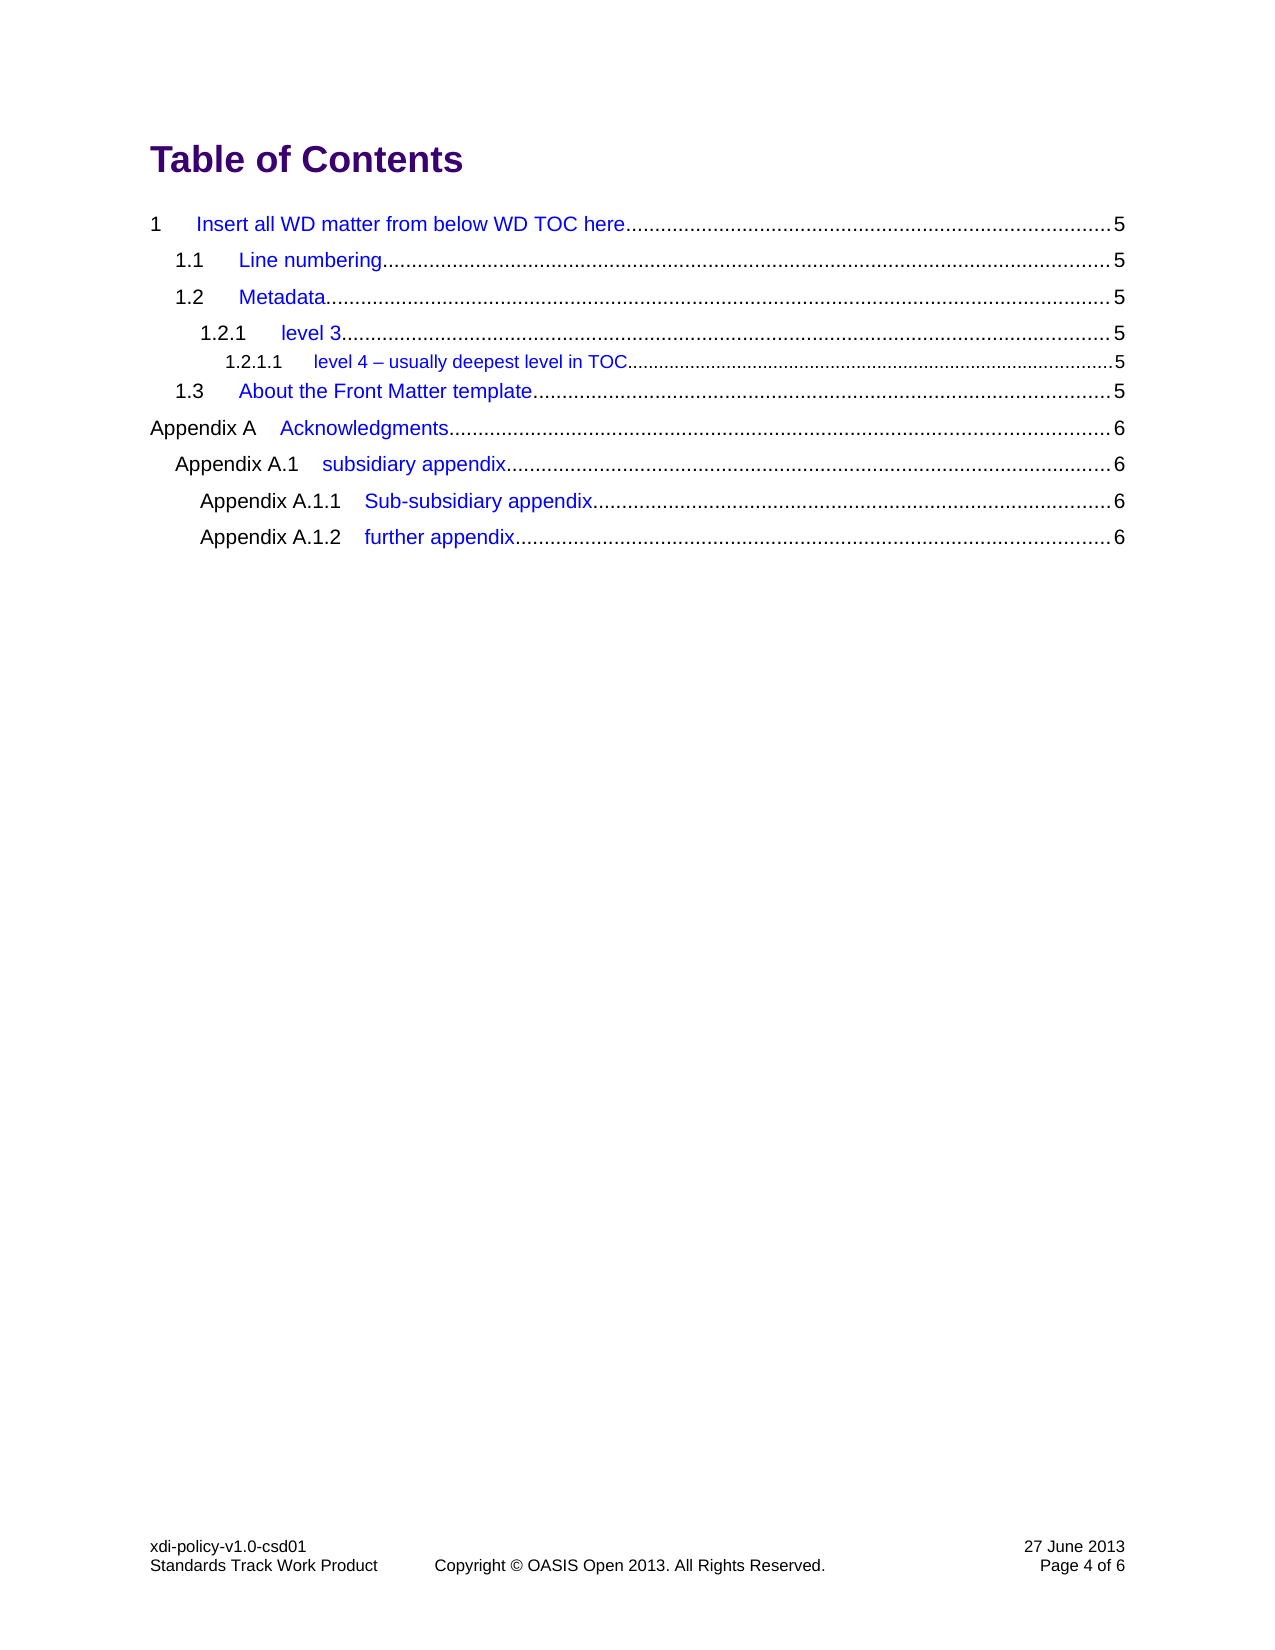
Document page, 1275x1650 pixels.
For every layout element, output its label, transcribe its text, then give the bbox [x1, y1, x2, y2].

text Appendix A.1 subsidiary appendix 6 [175, 452, 1125, 476]
text 1 Insert all WD matter from below WD TOC here 5 [150, 212, 1125, 236]
text Appendix A Acknowledgments 6 [150, 416, 1125, 439]
text 1.2 Metadata 5 [175, 284, 1125, 308]
text 1.3 About the Front Matter template 5 [175, 379, 1125, 403]
text Appendix A.1.1 Sub-subsidiary appendix 6 [200, 488, 1125, 512]
text Table of Contents [150, 137, 1125, 180]
text Appendix A.1.2 further appendix 6 [200, 525, 1125, 549]
text 1.2.1.1 level 4 – usually deepest level in TOC 5 [225, 351, 1125, 373]
text 1.1 Line numbering 5 [175, 248, 1125, 272]
text 1.2.1 level 3 5 [200, 321, 1125, 345]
:::
Aim:
Arrange the material above as a numbered list with one line per item, leaving out the blank lines. Do not include the picture in your answer.

Problem solution:
1. Document page, 1275x1650 pixels.
2. For every layout element, output its label, transcribe its text, then give the bbox [x1, y1, x2, y2].
3. text Appendix A.1 subsidiary appendix 6 [175, 452, 1125, 476]
4. text 1 Insert all WD matter from below WD TOC here 5 [150, 212, 1125, 236]
5. text Appendix A Acknowledgments 6 [150, 416, 1125, 439]
6. text 1.2 Metadata 5 [175, 284, 1125, 308]
7. text 1.3 About the Front Matter template 5 [175, 379, 1125, 403]
8. text Appendix A.1.1 Sub-subsidiary appendix 6 [200, 488, 1125, 512]
9. text Table of Contents [150, 137, 1125, 180]
10. text Appendix A.1.2 further appendix 6 [200, 525, 1125, 549]
11. text 1.2.1.1 level 4 – usually deepest level in TOC 5 [225, 351, 1125, 373]
12. text 1.1 Line numbering 5 [175, 248, 1125, 272]
13. text 1.2.1 level 3 5 [200, 321, 1125, 345]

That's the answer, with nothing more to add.